## Data for this task
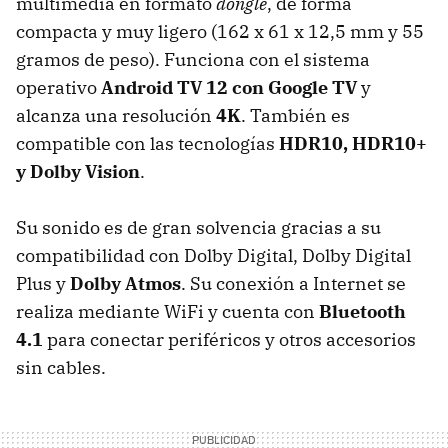
multimedia en formato
dongle
, de forma
compacta y muy ligero (162 x 61 x 12,5 mm y 55
gramos de peso). Funciona con el sistema
operativo
Android TV 12 con Google TV
y
alcanza una resolución
4K
. También es
compatible con las tecnologías
HDR10, HDR10+
y Dolby Vision
.
Su sonido es de gran solvencia gracias a su
compatibilidad con Dolby Digital, Dolby Digital
Plus y
Dolby Atmos
. Su conexión a Internet se
realiza mediante WiFi y cuenta con
Bluetooth
4.1
para conectar periféricos y otros accesorios
sin cables.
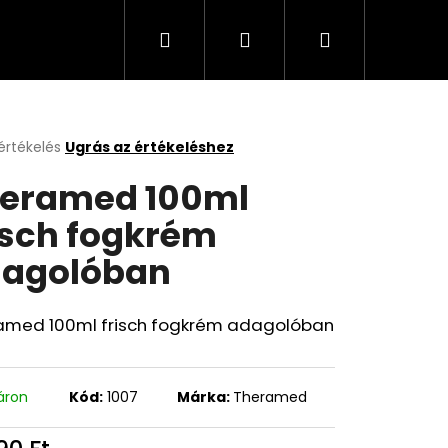
Keresés
Bejelentkezés
Kosár
Cappuccino, kávé, olaj, italok
Üzleti feltételek
értékelés
Ugrás az értékeléshez
k
eramed 100ml
s
lése
isch fogkrém
agolóban
.
amed 100ml frisch fogkrém adagolóban
áron
Kód:
1007
Márka:
Theramed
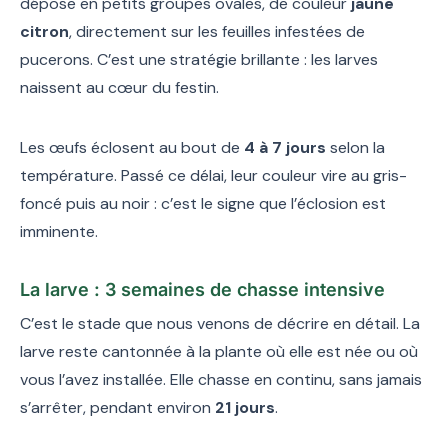
dépose en petits groupes ovales, de couleur
jaune
citron
, directement sur les feuilles infestées de
pucerons. C’est une stratégie brillante : les larves
naissent au cœur du festin.
Les œufs éclosent au bout de
4 à 7 jours
selon la
température. Passé ce délai, leur couleur vire au gris-
foncé puis au noir : c’est le signe que l’éclosion est
imminente.
La larve : 3 semaines de chasse intensive
C’est le stade que nous venons de décrire en détail. La
larve reste cantonnée à la plante où elle est née ou où
vous l’avez installée. Elle chasse en continu, sans jamais
s’arrêter, pendant environ
21 jours
.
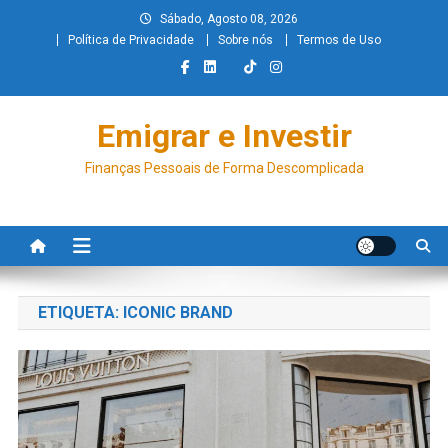
Sábado, Agosto 08, 2026
Política de Privacidade
Sobre nós
Termos de Uso
Emigrar e Investir
Finanças Pessoais de Forma Descomplicada
ETIQUETA:
ICONIC BRAND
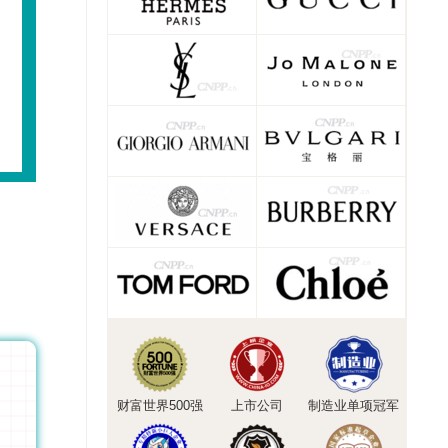
财富世界500强
上市公司
制造业单项冠军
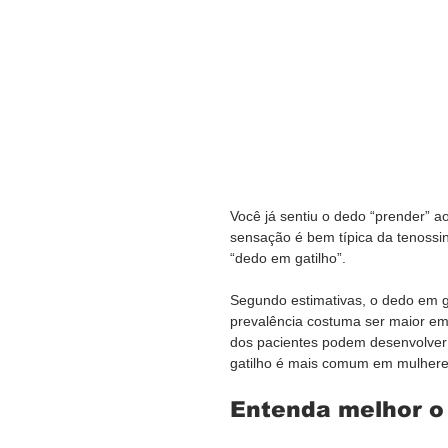
Você já sentiu o dedo “prender” a
sensação é bem típica da tenossi
“dedo em gatilho”.
Segundo estimativas, o dedo em g
prevalência costuma ser maior e
dos pacientes podem desenvolver 
gatilho é mais comum em mulhere
Entenda melhor o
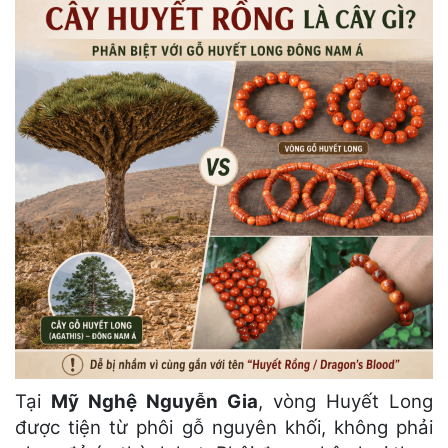
Tại
Mỹ Nghệ Nguyễn Gia
, vòng Huyết Long
được tiện từ phôi gỗ nguyên khối, không phải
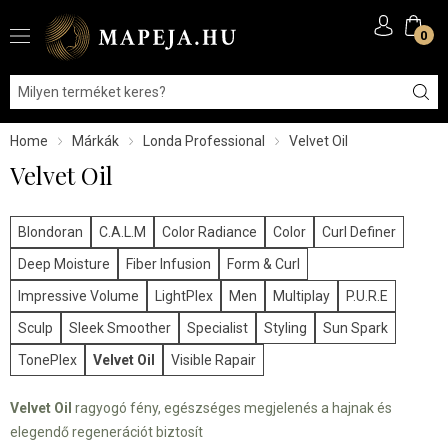
0
Home
Márkák
Londa Professional
Velvet Oil
Velvet Oil
Blondoran
C.A.L.M
Color Radiance
Color
Curl Definer
Deep Moisture
Fiber Infusion
Form & Curl
Impressive Volume
LightPlex
Men
Multiplay
P.U.R.E
Sculp
Sleek Smoother
Specialist
Styling
Sun Spark
TonePlex
Velvet Oil
Visible Rapair
Velvet Oil
ragyogó fény, egészséges megjelenés a hajnak és
elegendő regenerációt biztosít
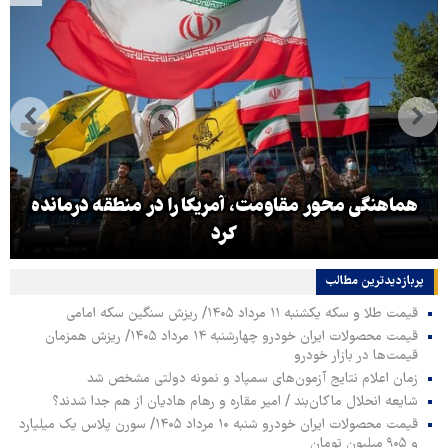
هماهنگی محور مقاومت، آمریکا را در منطقه درمانده
کرد
پربازدیدترین‌ مطالب
قیمت طلا و سکه یکشنبه ۱۱ مرداد ۱۴۰۵/ ریزش سنگین سکه امامی
قیمت محصولات ایران خودرو چهارشنبه ۱۴ مرداد ۱۴۰۵/ ریزش همزمان
قیمت‌ها در بازار خودرو
زمان اعلام نتایج آزمون‌های سمپاد و نمونه دولتی مشخص شد
شایعه انحلال ماکان‌بند / امیر مقاره و رهام هادیان از هم جدا شدند؟
قیمت محصولات ایران خودرو شنبه ۱۰ مرداد ۱۴۰۵/ سورن پلاس یک میلیارد
و ۹۰۵ میلیون تومان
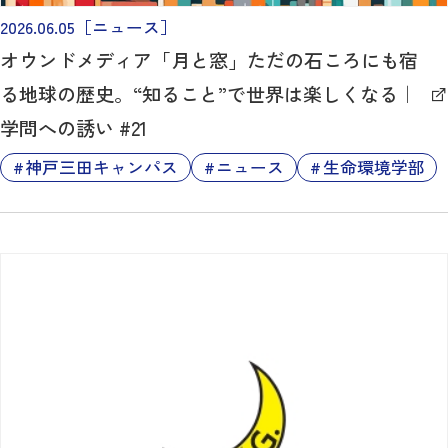
2026.06.05
［ニュース］
オウンドメディア「月と窓」ただの石ころにも宿
る地球の歴史。“知ること”で世界は楽しくなる｜
学問への誘い #21
神戸三田キャンパス
ニュース
生命環境学部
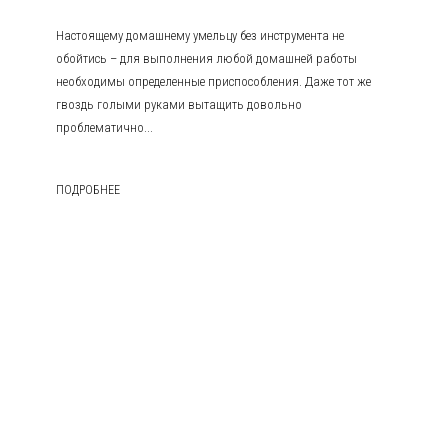
Настоящему домашнему умельцу без инструмента не
обойтись – для выполнения любой домашней работы
необходимы определенные приспособления. Даже тот же
гвоздь голыми руками вытащить довольно
проблематично...
ПОДРОБНЕЕ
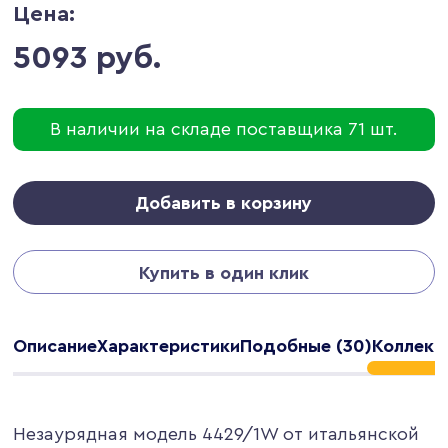
Цена:
5093 руб.
В наличии на складе поставщика 71 шт.
Добавить в корзину
Купить в один клик
Описание
Характеристики
Подобные (30)
Коллекц
Незаурядная модель 4429/1W от итальянской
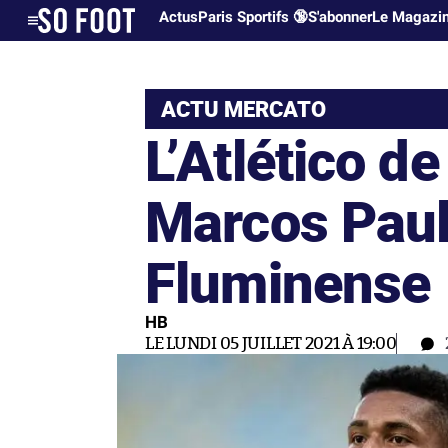
Actus
Paris Sportifs 🔞
S'abonner
Le Magazi
ACTU MERCATO
L’Atlético de
Marcos Paul
Fluminense
HB
LE LUNDI 05 JUILLET 2021 À 19:00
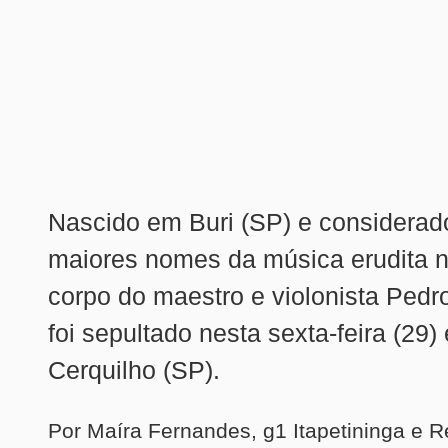
Nascido em Buri (SP) e considera
maiores nomes da música erudita no
corpo do maestro e violonista Ped
foi sepultado nesta sexta-feira (29)
Cerquilho (SP).
Por Maíra Fernandes, g1 Itapetininga e R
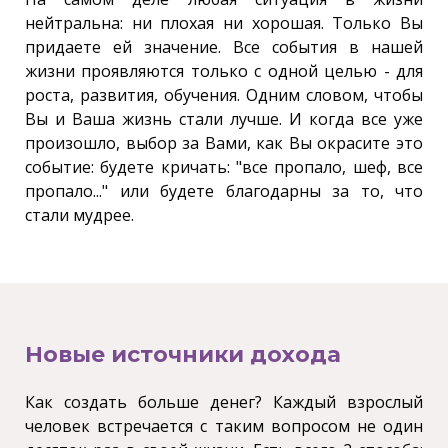
нейтральна: ни плохая ни хорошая. Только Вы
придаете ей значение. Все события в нашей
жизни проявляются только с одной целью - для
роста, развития, обучения. Одним словом, чтобы
Вы и Ваша жизнь стали лучше. И когда все уже
произошло, выбор за Вами, как Вы окрасите это
событие: будете кричать: "все пропало, шеф, все
пропало..." или будете благодарны за то, что
стали мудрее.
Новые источники дохода
Как создать больше денег? Каждый взрослый
человек встречается с таким вопросом не один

## Assignment
Output must match the lines from the start of the records above through the line that contains "température. Passé ce", exactly and with every picture removed.

## Answer to this problem
multimedia en formato
dongle
, de forma
compacta y muy ligero (162 x 61 x 12,5 mm y 55
gramos de peso). Funciona con el sistema
operativo
Android TV 12 con Google TV
y
alcanza una resolución
4K
. También es
compatible con las tecnologías
HDR10, HDR10+
y Dolby Vision
.
Su sonido es de gran solvencia gracias a su
compatibilidad con Dolby Digital, Dolby Digital
Plus y
Dolby Atmos
. Su conexión a Internet se
realiza mediante WiFi y cuenta con
Bluetooth
4.1
para conectar periféricos y otros accesorios
sin cables.
Keresés
Bejelentkezés
Kosár
Cappuccino, kávé, olaj, italok
Üzleti feltételek
értékelés
Ugrás az értékeléshez
k
eramed 100ml
s
lése
isch fogkrém
agolóban
.
amed 100ml frisch fogkrém adagolóban
áron
Kód:
1007
Márka:
Theramed
dépose en petits groupes ovales, de couleur
jaune
citron
, directement sur les feuilles infestées de
pucerons. C’est une stratégie brillante : les larves
naissent au cœur du festin.
Les œufs éclosent au bout de
4 à 7 jours
selon la
température. Passé ce délai, leur couleur vire au gris-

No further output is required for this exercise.